Proposals take away local control
Published 1:06 am Friday, October 3, 2008
The National Fire Protection Association has recently made a proposal that would change the minimum number of personnel in fire departments and emergency medical services. The new standard would call for fire departments to have a minimum of four on-duty personnel basically operating one apparatus, such as a fire truck or aid car. The proposal would also require five to six personnel in a hazardous or high-risk area.
The 1710 proposal, which uses these numbers, is for municipal fire departments with paid employees. Another proposal, 1720, requires similar staffing levels for volunteer departments. But beyond staffing levels are specific response times that locally could only be achieved with the addition of several new fire stations. Turn-out time would have to be one minute, with arrival of the first engine company at a fire in four minutes. A first responder for EMS would need to be at the scene in eight minutes, with full alarm deployment also at eight minutes.

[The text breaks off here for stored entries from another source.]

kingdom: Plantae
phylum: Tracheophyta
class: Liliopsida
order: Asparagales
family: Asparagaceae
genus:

The underlying concern is not the proposed staffing levels or response times. Heck, if my house were burning, I would be fully supportive of the proposals, and in the perfect world, they would be great. But reality and cost dictates affordable levels of coverage. In an area that has had trouble passing a levy-lid lift, adding more stations and asking for more taxpayer dollars just doesn’t seem possible.
But more importantly than a proposal by the NFPA, is the lack of local control on service levels. I strongly believe that a major reason for having local government is that it is typically more in tune with local issues and concerns. To remove local control over emergency services is just one more level of taxation without representation. Why would anyone want some national association controlling local emergency services’ tax dollars?
What authority would an NFPA proposal have? Well let’s assume the association passes minimum staffing levels and response times. Does that mean the first time a house burns at 2 a.m. in the morning and someone is killed, litigation against the responding department could be filed? You bet. Let’s assume the first engine didn’t arrive for six minutes. Lawyers would be all over that, stating the department failed to respond at its standard response time. The department would be sued, and the only one getting rich would be the lawyer. Another waste of taxpayer dollars.
Both the city of Snoqualmie and Eastside Fire & Rescue have said they oppose the proposal, as does the U.S. Conference of Mayors and the Washington State Association of Fire Chiefs.